We use the data from Salmon

The pseudocounts generated by Salmon are represented as normalized TPM (transcripts per million) counts and map to transcripts. These need to be converted into non-normalized count estimates for performing DESeq2 analysis. To use DESeq2 we also need to collapse our abundance estimates from the transcript level to the gene-level. We will be using the R Bioconductor package tximport to do all of the above and get set up for DESeq2.

The first thing we need to do is create a variable that contains the paths to each of our quant.sf files. Then we will add names to our quant files which will allow us to easily discriminate between samples in the final output matrix.

## List all directories containing data  
samples <- list.files(path = "./data", full.names = T, pattern="salmon$")

## Obtain a vector of all filenames including the path
files <- file.path(samples, "quant.sf")

## Since all quant files have the same name it is useful to have names for each element
names(files) <- str_replace(samples, "./data/", "") %>% 
                str_replace(".salmon", "")

Our Salmon index was generated with transcript sequences listed by Ensembl IDs, but tximport needs to know which genes these transcripts came from. We will use the annotation table that we downloaded to extract transcript to gene information.

# Load the annotation table for GrCh38
tx2gene <- read.delim("tx2gene_grch38_ens94.txt")

# Take a look at it 
tx2gene %>% View()

tx2gene is a three-column dataframe linking transcript ID (column 1) to gene ID (column 2) to gene symbol (column 3). We will take the first two columns as input to tximport. The column names are not relevant, but the column order is (i.e trasncript ID must be first).

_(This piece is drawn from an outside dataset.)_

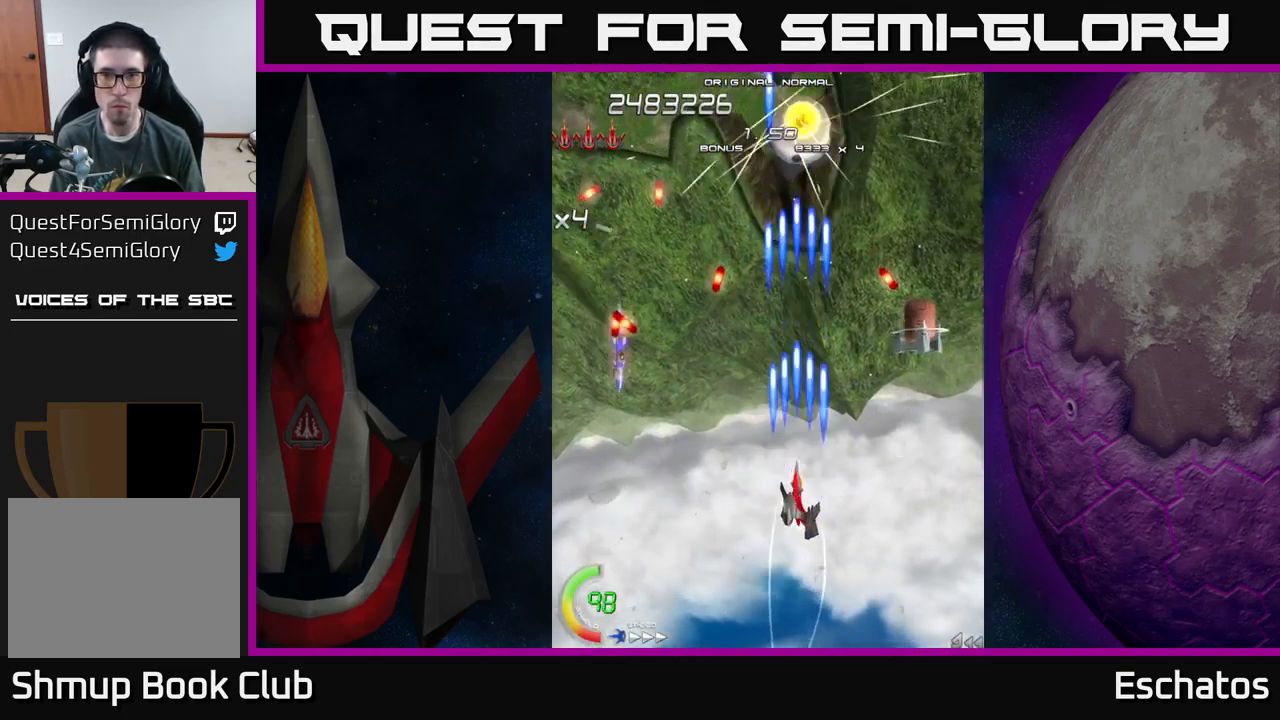
{"buttons": ["A", "DPAD_DOWN", "DPAD_LEFT"], "left_stick": "center", "right_stick": "center", "events": [[150, "DPAD_LEFT", "down"], [167, "DPAD_DOWN", "down"], [183, "A", "down"], [217, "X", "up"]]}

Now we are ready to run tximport. Note that although there is a column in our quant.sf files that corresponds to the estimated count value for each transcript, those valuse are correlated by effective length. What we want to do is use the countsFromAbundance=“lengthScaledTPM” argument. This will use the TPM column, and compute quantities that are on the same scale as original counts, except no longer correlated with transcript length across samples.

# Run tximport
txi <- tximport(files, type="salmon", tx2gene=tx2gene[,c("tx_id", "ensgene")], countsFromAbundance="lengthScaledTPM")

Viewing data

The txi object is a simple list containing matrices of the abundance, counts, length. Another list element ‘countsFromAbundance’ carries through the character argument used in the tximport call. The length matrix contains the average transcript length for each gene which can be used as an offset for gene-level analysis.

attributes(txi)

$names
[1] "abundance"           "counts"              "length"             
[4] "countsFromAbundance"

We will be using the txi object as is, for input into DESeq2 but will save it until the next lesson. For now let’s take a look at the count matrix. You will notice that there are decimal values, so let’s round to the nearest whole number and convert it into a dataframe. We wil save it to a variable called data that we can play with.

# Look at the counts
txi$counts %>% View()

# Write the counts to an object
data <- txi$counts %>% 
  round() %>% 
  data.frame()

Creating metadata

Of great importance is keeping track of the information about our data. At minimum, we need to atleast have a file which maps our samples to the corresponding sample groups that we are investigating. We will use the columns headers from the counts matrix as the row names of our metadata file and have single column to identify each sample as “MOV10_overexpression”, “MOV10_knockdown”, or “control”.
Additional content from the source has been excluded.